The government of Petr Fiala (ODS) will send more Czech clutches to Brussels. The coalition agreed to increase the budget for so-called national experts. They will release 80 million crowns for them next year. This is “free” money from the so-called general treasury administration, i.e. beyond the means available to individual ministries.
The Government Office originally wanted an increase to one hundred million, but the Ministry of Finance opposed it. The main argument of the office of Zbyňka Stanjury (ODS) was that they have to save money and the departments should find money in their wallets if they want to send their people to Brussels. In the end, Prime Minister Petr Fiala (ODS) stood up for the compromise option of 80 million himself, who presented the relevant material on Wednesday at the government meeting.
The Czech Republic currently has 25 national experts at the European Commission in Brussels, and three more will be added during April. It allocated 60 million crowns for this year. Approximately 10 to 15 more people will be “acquired” for an additional 20 million. Stanjur’s office initially did not want to hear about any increase.
National experts are usually top employees of the state administration sent to strategic departments of the European Commission, whose expertise is requested by the main EU executive. They work in Brussels for two to four years and are either fully paid for by the state budget, or the commission contributes to them.

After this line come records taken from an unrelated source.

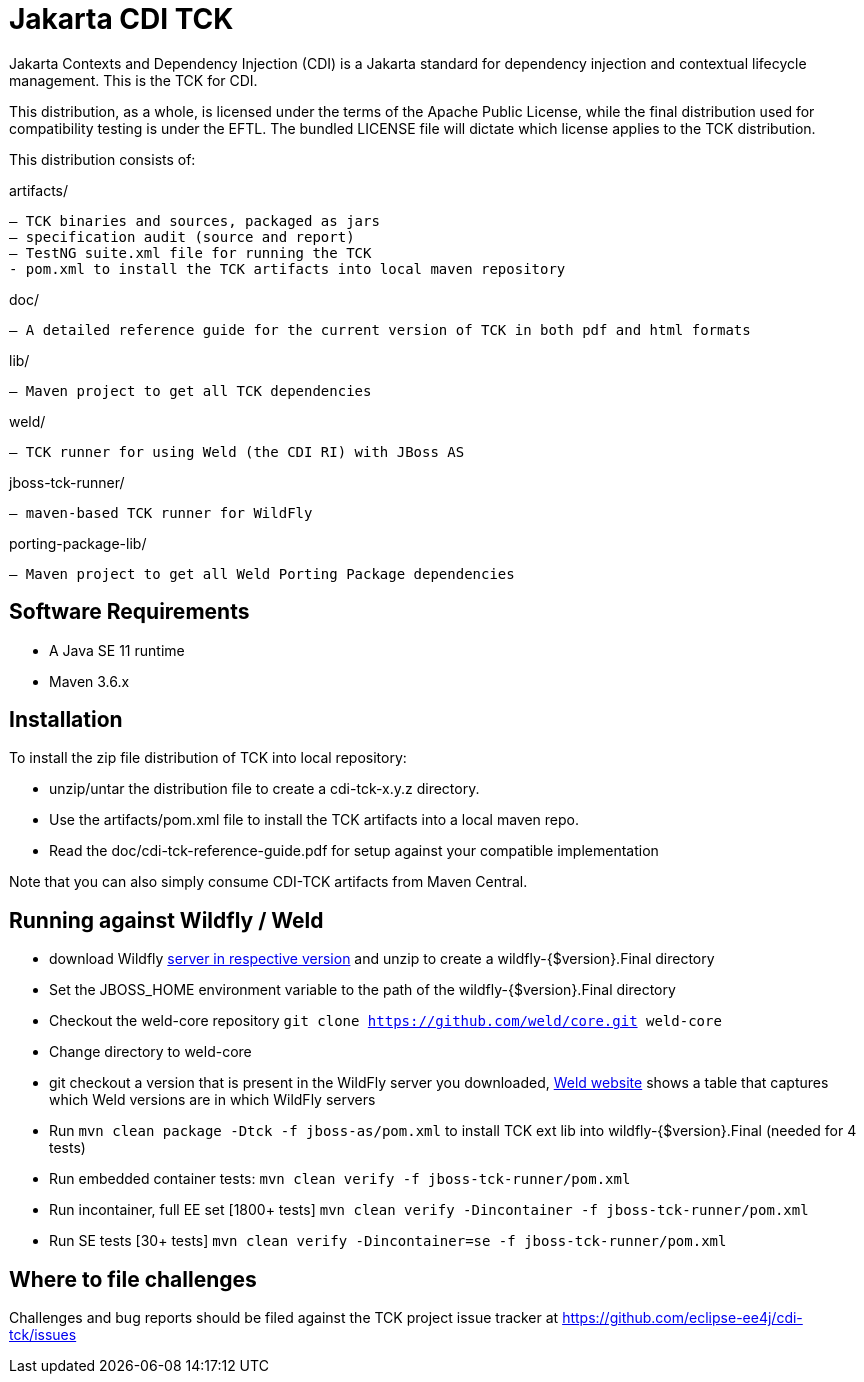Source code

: = Jakarta CDI TCK

Jakarta Contexts and Dependency Injection (CDI) is a Jakarta standard for
dependency injection and contextual lifecycle management. This is the TCK for CDI.

This distribution, as a whole, is licensed under the terms of the Apache Public
License, while the final distribution used for compatibility testing is under the EFTL. The
bundled LICENSE file will dictate which license applies to the TCK distribution.

This distribution consists of:

artifacts/

 – TCK binaries and sources, packaged as jars
 – specification audit (source and report)
 – TestNG suite.xml file for running the TCK
 - pom.xml to install the TCK artifacts into local maven repository

doc/

 – A detailed reference guide for the current version of TCK in both pdf and html formats

lib/

 – Maven project to get all TCK dependencies

weld/

 – TCK runner for using Weld (the CDI RI) with JBoss AS

jboss-tck-runner/

 – maven-based TCK runner for WildFly

porting-package-lib/

 – Maven project to get all Weld Porting Package dependencies

== Software Requirements

* A Java SE 11 runtime
* Maven 3.6.x +

== Installation

To install the zip file distribution of TCK into local repository:

* unzip/untar the distribution file to create a cdi-tck-x.y.z directory.
* Use the artifacts/pom.xml file to install the TCK artifacts into a local maven repo.
* Read the doc/cdi-tck-reference-guide.pdf for setup against your compatible implementation

Note that you can also simply consume CDI-TCK artifacts from Maven Central.

== Running against Wildfly / Weld

* download Wildfly https://wildfly.org/downloads/[server in respective version] and unzip to create
a wildfly-{$version}.Final directory
* Set the JBOSS_HOME environment variable to the path of the wildfly-{$version}.Final directory
* Checkout the weld-core repository `git clone https://github.com/weld/core.git weld-core`
* Change directory to weld-core
* git checkout a version that is present in the WildFly server you downloaded, http://weld.cdi-spec.org/[Weld website]
shows a table that captures which Weld versions are in which WildFly servers
* Run `mvn clean package -Dtck -f jboss-as/pom.xml` to install TCK ext lib into wildfly-{$version}.Final (needed for 4 tests)
* Run embedded container tests:
`mvn clean verify -f jboss-tck-runner/pom.xml`
* Run incontainer, full EE set [1800+ tests]
 `mvn clean verify -Dincontainer -f jboss-tck-runner/pom.xml`
* Run SE tests [30+ tests]
`mvn clean verify -Dincontainer=se -f jboss-tck-runner/pom.xml`

== Where to file challenges

Challenges and bug reports should be filed against the TCK project issue tracker at
https://github.com/eclipse-ee4j/cdi-tck/issues[https://github.com/eclipse-ee4j/cdi-tck/issues]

In particular, there are very few experienced Czechs in senior management positions in the European Commission. Even after the successful presidency of the Union last year, nothing has changed.
The country thereby loses natural links that would help the government stay in the picture and get timely strategic information in the commission. At least half of the legislation is born in it, which also applies in the Czech Republic. Dispatched national experts are a way to at least partially compensate for the handicap of a lack of top officials.
“I will tell you how you will suddenly increase the pressure of the Czech Republic in the EU by tens of percent,” said Václav Trejbal, a young Czech expert on the electricity market, to Minister for European Affairs Mikuláš Bek (for STAN) during a recent debate in Brussels. He was sent to Brussels three years ago by the Energy Regulatory Office in Prague.
“I work on the commission in the general directorate for economic competition, and it deals with such things as assessing and approving state aid for the completion of nuclear power plants. Send more people like me here,” added Václav Trejbal.
With the end of the Czech presidency, Petr Fiala identified the ambition to get more Czechs into institutions as one of his priorities. “We will support our citizens in the EU institutions. We have a number of quality candidates,” Fiala told Hospodářské noviny in December. “A greater representation of Czechs in the bodies of the European Union will create the possibility of more intensive informal communication, which is beneficial from the point of view of the country’s interests,” he added at the time.